Singing on the Mountain



S is for Singing on the Mountain
Last night we went to a birthday party on the mountain, with real life mountain folk in attendance and it was an excellent opportunity for us to make some friends up here.

Scotto’s business colleague, Drew, invited us to celebrate his wife’s birthday at the local bowls club.

“It’s karaoke,” Scotto added cautiously when he told me about the invitation.

This immediately set off a piercing siren of panic in my head. Flashbacks of remorseful mornings after disastrous karaoke nights flickered across my field of vision.

“It sounds great,” I tentatively commented. “But under no circumstances allow me to get up and sing because you know that will ensure we never have any friends on the mountain and I will be so regretful and embarrassed after I sober up I won’t be able to leave the house for months.”

“Absolutely,” Scotto agreed.

There’s only one cab driver on the mountain and we met him last night. Walking into a party where you don’t know anyone at all necessitates the guzzling of fizzy-feel-good beverages for Dutch courage so we needed to be chauffeured.

We sneaked in and Scotto went straight to the bar whilst I loitered in a corner and scanned the room. We were the only people wearing coats. The locals were getting around in summer frocks and short sleeved shirts while Scotto and I looked like Roald Amundsen and his dodgy sidekick setting off for the South Pole.

I slithered out of my jacket unobtrusively. No need to look like a weirdo at the outset.

Scotto returned grasping two glasses and sporting a huge grin. “Ten dollars fifty a shout!” he beamed. “I bloody love the mountain!”

Before long we were mingling with the lovely birthday girl, Nic, and her guests.

Normally, back in Townsville, whenever we’d go to a karaoke night I’d end up with a headache from listening to drunken pisspots screaming out the lyrics to Jimmy Barnes songs. 

People would only sing in groups of five or ten because no one could actually sing a note in tune. In the same way that ducks fly in flocks and wildebeest travel in herds for safety reasons, I suppose if there are a lot of people singing off key you’re less likely to be singled out and booed off the stage.

When the first mountain person stood up to sing, I desperately hoped they’d be terrible just in case my steely resolve not to sing was smashed by fizzy-feel-good beverages.

“Don’t be intimidated by her,” Drew said to us as we looked on incredulously at a girl performing a gutsy, perfect rendition of a Pink song. “She used to sing professionally.”

But as each mountain person took to the stage, the standard seemed to get higher and higher until eventually even the girl serving drinks behind the bar slid up on stage and belted out a couple of numbers garnering herself a standing fudging ovation.

Clearly, mountain air is good for the lungs and vocal cords.

“Are you guys all punking us?” I asked Drew. “Do all of you belong to a bloody choral society or something?”
“What’s a choral society?” he frowned.

Suddenly, like a horrifying dream, our names flashed up on the screen and we were being shepherded on to the stage.
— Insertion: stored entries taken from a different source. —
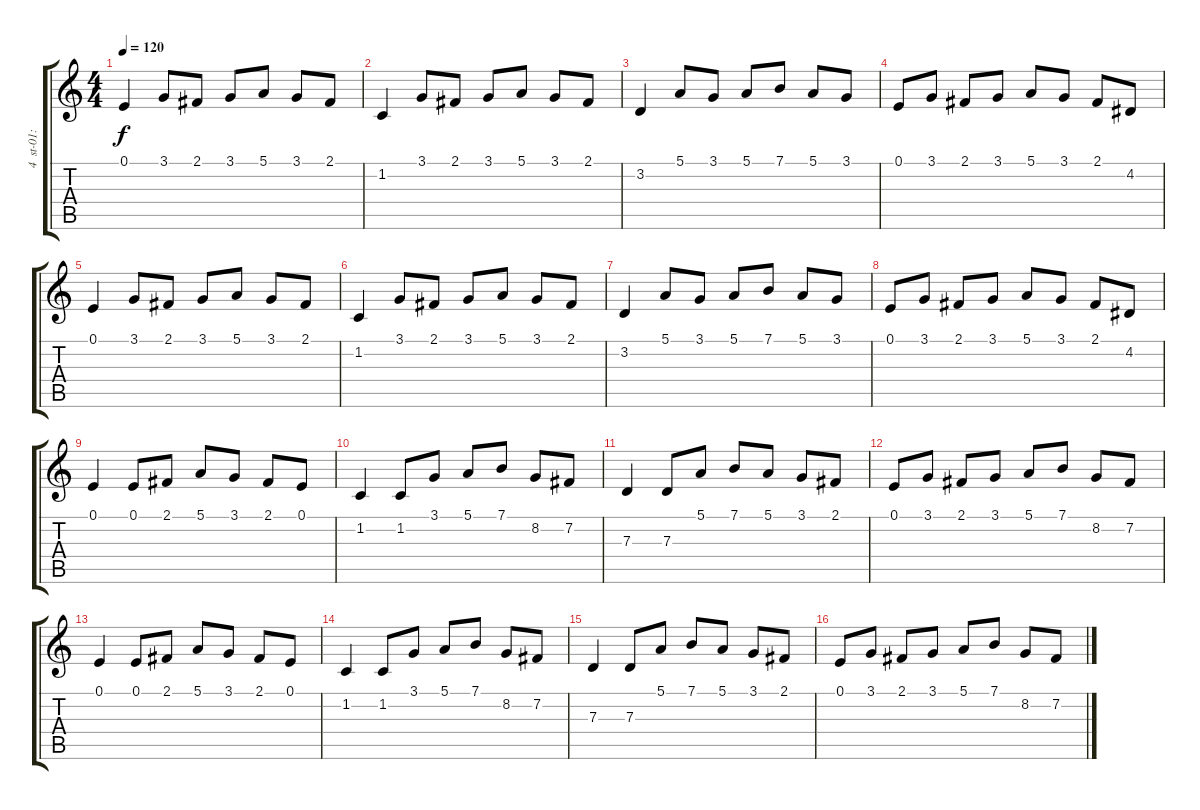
\track (" 4  st-01:shamus" " 4  st-01:") {instrument lead5charang}
\staff {score tabs}
\tuning (E4 B3 G3 D3 A2 E2) {hide}
\ts (4 4)
\tempo 120
\clef g2
\ks c
0.1.4{dy f} 3.1.8 2.1.8 3.1.8 5.1.8 3.1.8 2.1.8 |
1.2.4 3.1.8 2.1.8 3.1.8 5.1.8 3.1.8 2.1.8 |
3.2.4 5.1.8 3.1.8 5.1.8 7.1.8 5.1.8 3.1.8 |
0.1.8 3.1.8 2.1.8 3.1.8 5.1.8 3.1.8 2.1.8 4.2.8 |
0.1.4 3.1.8 2.1.8 3.1.8 5.1.8 3.1.8 2.1.8 |
1.2.4 3.1.8 2.1.8 3.1.8 5.1.8 3.1.8 2.1.8 |
3.2.4 5.1.8 3.1.8 5.1.8 7.1.8 5.1.8 3.1.8 |
0.1.8 3.1.8 2.1.8 3.1.8 5.1.8 3.1.8 2.1.8 4.2.8 |
0.1.4 0.1.8 2.1.8 5.1.8 3.1.8 2.1.8 0.1.8 |
1.2.4 1.2.8 3.1.8 5.1.8 7.1.8 8.2.8 7.2.8 |
7.3.4 7.3.8 5.1.8 7.1.8 5.1.8 3.1.8 2.1.8 |
0.1.8 3.1.8 2.1.8 3.1.8 5.1.8 7.1.8 8.2.8 7.2.8 |
0.1.4 0.1.8 2.1.8 5.1.8 3.1.8 2.1.8 0.1.8 |
1.2.4 1.2.8 3.1.8 5.1.8 7.1.8 8.2.8 7.2.8 |
7.3.4 7.3.8 5.1.8 7.1.8 5.1.8 3.1.8 2.1.8 |
0.1.8 3.1.8 2.1.8 3.1.8 5.1.8 7.1.8 8.2.8 7.2.8
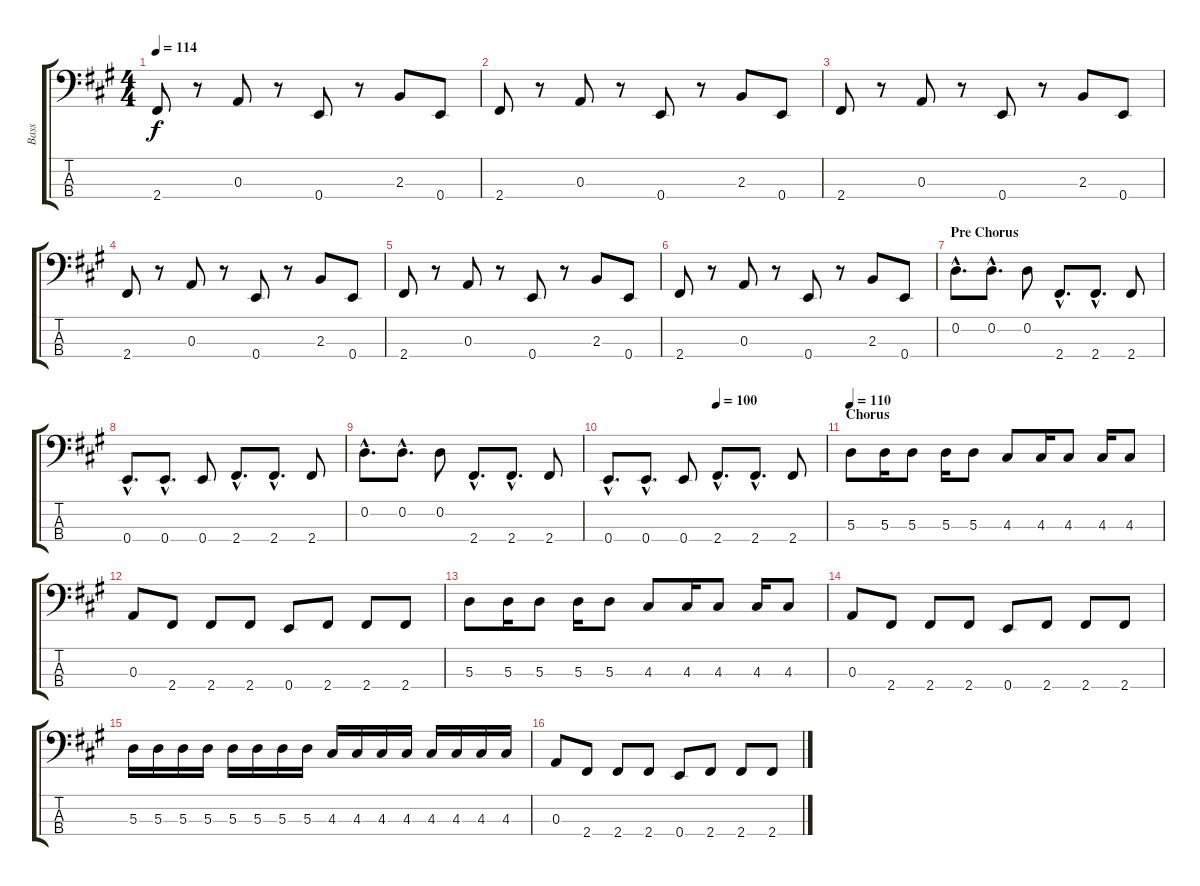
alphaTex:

\track ("Bass" "Bass") {instrument electricbasspick}
\staff {score tabs}
\tuning (G2 D2 A1 E1) {hide}
\ts (4 4)
\tempo 114
\clef f4
\ks a
2.4.8{dy f} r.8 0.3.8 r.8 0.4.8 r.8 2.3.8 0.4.8 |
2.4.8 r.8 0.3.8 r.8 0.4.8 r.8 2.3.8 0.4.8 |
2.4.8 r.8 0.3.8 r.8 0.4.8 r.8 2.3.8 0.4.8 |
2.4.8 r.8 0.3.8 r.8 0.4.8 r.8 2.3.8 0.4.8 |
2.4.8 r.8 0.3.8 r.8 0.4.8 r.8 2.3.8 0.4.8 |
2.4.8 r.8 0.3.8 r.8 0.4.8 r.8 2.3.8 0.4.8 |
\section ("" "Pre Chorus")
0.2{hac}.8{d} 0.2{hac}.8{d} 0.2.8 2.4{hac}.8{d} 2.4{hac}.8{d} 2.4.8 |
0.4{hac}.8{d} 0.4{hac}.8{d} 0.4.8 2.4{hac}.8{d} 2.4{hac}.8{d} 2.4.8 |
0.2{hac}.8{d} 0.2{hac}.8{d} 0.2.8 2.4{hac}.8{d} 2.4{hac}.8{d} 2.4.8 |
\tempo (100 0.5)
0.4{hac}.8{d} 0.4{hac}.8{d} 0.4.8 2.4{hac}.8{d} 2.4{hac}.8{d} 2.4.8 |
\section ("" "Chorus")
\tempo 110
5.3.8 5.3.16 5.3.8 5.3.16 5.3.8 4.3.8 4.3.16 4.3.8 4.3.16 4.3.8 |
0.3.8 2.4.8 2.4.8 2.4.8 0.4.8 2.4.8 2.4.8 2.4.8 |
5.3.8 5.3.16 5.3.8 5.3.16 5.3.8 4.3.8 4.3.16 4.3.8 4.3.16 4.3.8 |
0.3.8 2.4.8 2.4.8 2.4.8 0.4.8 2.4.8 2.4.8 2.4.8 |
5.3.16 5.3.16 5.3.16 5.3.16 5.3.16 5.3.16 5.3.16 5.3.16 4.3.16 4.3.16 4.3.16 4.3.16 4.3.16 4.3.16 4.3.16 4.3.16 |
0.3.8 2.4.8 2.4.8 2.4.8 0.4.8 2.4.8 2.4.8 2.4.8
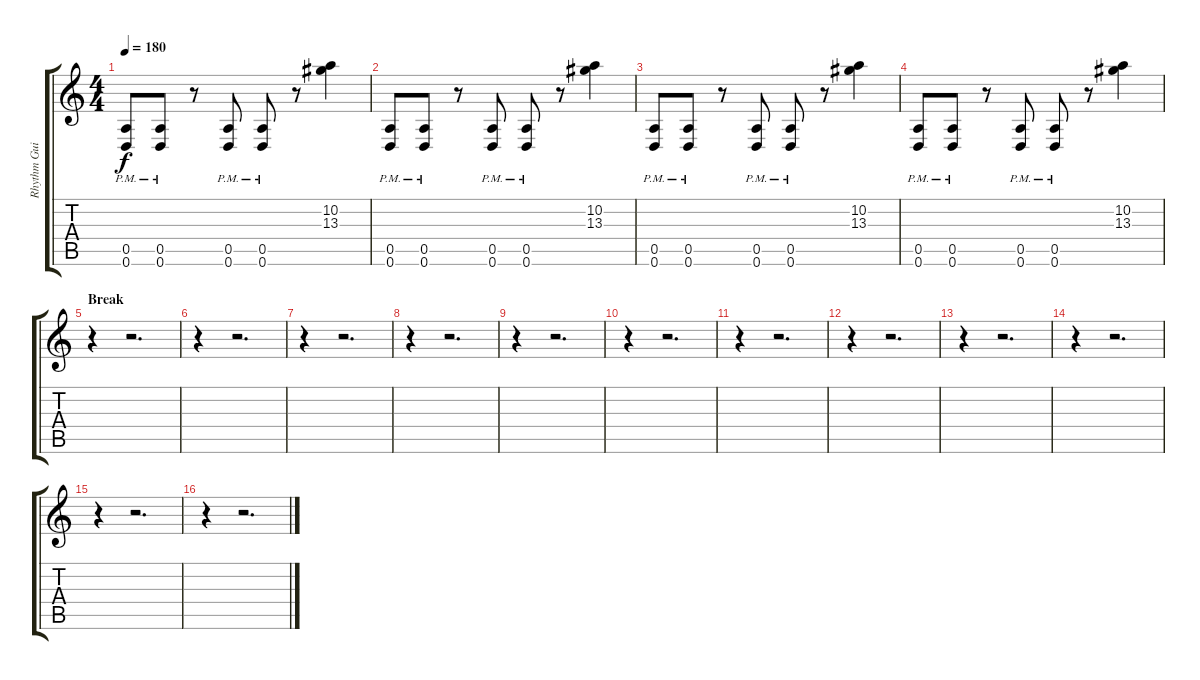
\track ("Rhythm Guitar" "Rhythm Gui") {instrument distortionguitar}
\staff {score tabs}
\tuning (E4 B3 G3 D3 A2 D2) {hide}
\ts (4 4)
\tempo 180
\clef g2
\ks c
(0.5{pm} 0.6{pm}).8{dy f} (0.5{pm} 0.6{pm}).8 r.8 (0.5{pm} 0.6{pm}).8 (0.5{pm} 0.6{pm}).8 r.8 (10.2 13.3).4 |
(0.5{pm} 0.6{pm}).8 (0.5{pm} 0.6{pm}).8 r.8 (0.5{pm} 0.6{pm}).8 (0.5{pm} 0.6{pm}).8 r.8 (10.2 13.3).4 |
(0.5{pm} 0.6{pm}).8 (0.5{pm} 0.6{pm}).8 r.8 (0.5{pm} 0.6{pm}).8 (0.5{pm} 0.6{pm}).8 r.8 (10.2 13.3).4 |
(0.5{pm} 0.6{pm}).8 (0.5{pm} 0.6{pm}).8 r.8 (0.5{pm} 0.6{pm}).8 (0.5{pm} 0.6{pm}).8 r.8 (10.2 13.3).4 |
\section ("" "Break")
r.4 r.2{d} |
r.4 r.2{d} |
r.4 r.2{d} |
r.4 r.2{d} |
r.4 r.2{d} |
r.4 r.2{d} |
r.4 r.2{d} |
r.4 r.2{d} |
r.4 r.2{d} |
r.4 r.2{d} |
r.4 r.2{d} |
r.4 r.2{d}
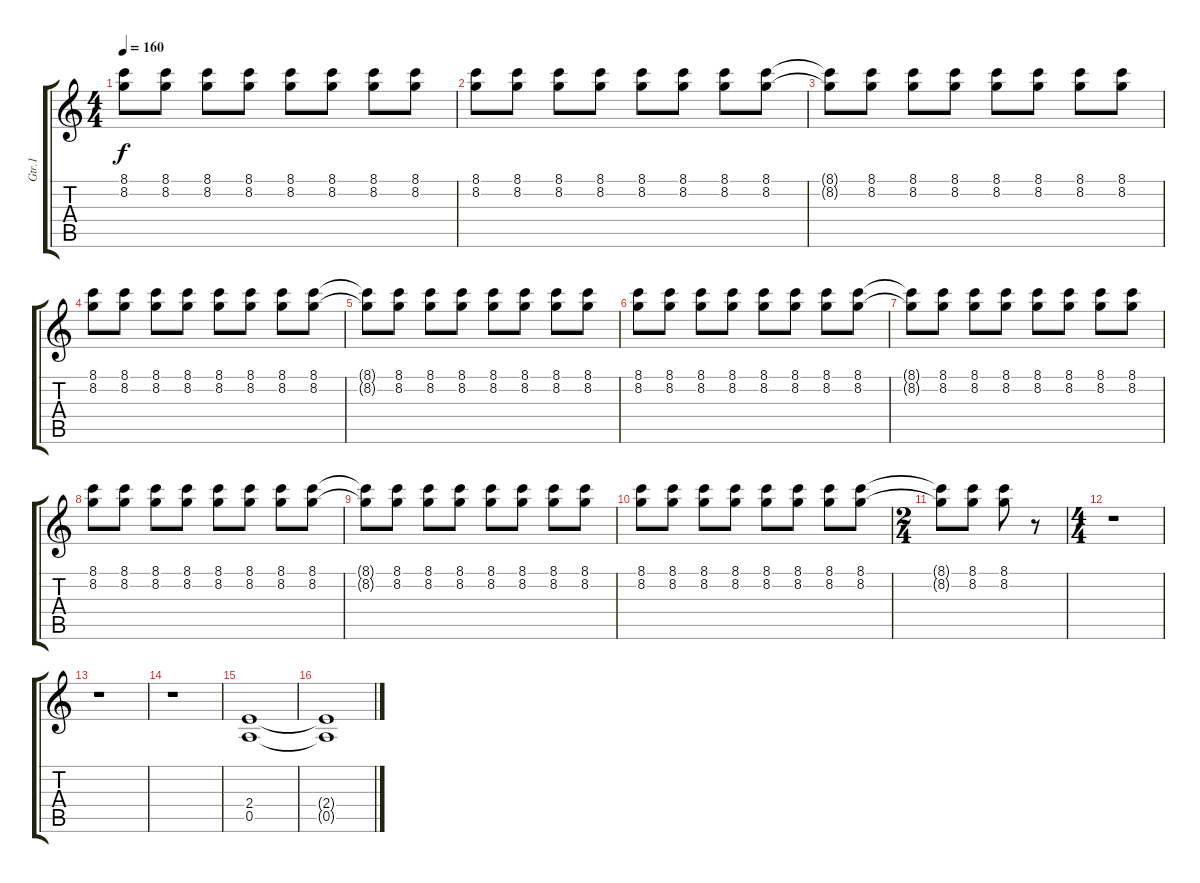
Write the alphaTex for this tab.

\track ("Gtr.1" "Gtr.1") {instrument distortionguitar}
\staff {score tabs}
\tuning (E4 B3 G3 D3 A2 E2) {hide}
\ts (4 4)
\tempo 160
\clef g2
\ks c
(8.1{t} 8.2{t}).8{dy f} (8.1 8.2).8 (8.1 8.2).8 (8.1 8.2).8 (8.1 8.2).8 (8.1 8.2).8 (8.1 8.2).8 (8.1 8.2).8 |
(8.1 8.2).8 (8.1 8.2).8 (8.1 8.2).8 (8.1 8.2).8 (8.1 8.2).8 (8.1 8.2).8 (8.1 8.2).8 (8.1 8.2).8 |
(8.1{t} 8.2{t}).8 (8.1 8.2).8 (8.1 8.2).8 (8.1 8.2).8 (8.1 8.2).8 (8.1 8.2).8 (8.1 8.2).8 (8.1 8.2).8 |
(8.1 8.2).8 (8.1 8.2).8 (8.1 8.2).8 (8.1 8.2).8 (8.1 8.2).8 (8.1 8.2).8 (8.1 8.2).8 (8.1 8.2).8 |
(8.1{t} 8.2{t}).8 (8.1 8.2).8 (8.1 8.2).8 (8.1 8.2).8 (8.1 8.2).8 (8.1 8.2).8 (8.1 8.2).8 (8.1 8.2).8 |
(8.1 8.2).8 (8.1 8.2).8 (8.1 8.2).8 (8.1 8.2).8 (8.1 8.2).8 (8.1 8.2).8 (8.1 8.2).8 (8.1 8.2).8 |
(8.1{t} 8.2{t}).8 (8.1 8.2).8 (8.1 8.2).8 (8.1 8.2).8 (8.1 8.2).8 (8.1 8.2).8 (8.1 8.2).8 (8.1 8.2).8 |
(8.1 8.2).8 (8.1 8.2).8 (8.1 8.2).8 (8.1 8.2).8 (8.1 8.2).8 (8.1 8.2).8 (8.1 8.2).8 (8.1 8.2).8 |
(8.1{t} 8.2{t}).8 (8.1 8.2).8 (8.1 8.2).8 (8.1 8.2).8 (8.1 8.2).8 (8.1 8.2).8 (8.1 8.2).8 (8.1 8.2).8 |
(8.1 8.2).8 (8.1 8.2).8 (8.1 8.2).8 (8.1 8.2).8 (8.1 8.2).8 (8.1 8.2).8 (8.1 8.2).8 (8.1 8.2).8 |
\ts (2 4)
(8.1{t} 8.2{t}).8 (8.1 8.2).8 (8.1 8.2).8 r.8 |
\ts (4 4)
r.1 |
r.1 |
r.1 |
(2.4 0.5).1 |
(2.4{t} 0.5{t}).1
Thank God for fizzy-feel-good beverages which dulled the humiliation to a bearable level. 

Neither of us can sing at all but I think we made up for it with Scotto’s air guitar and my interpretive dancing.

People cheered us. Well, one person did. And somebody wrote on Facebook that we really are part of the mountain now. Wooohhhooooo!

There is video evidence of our performance but it's best we don't watch it, eh.

What's your favourite song to sing at Karaoke?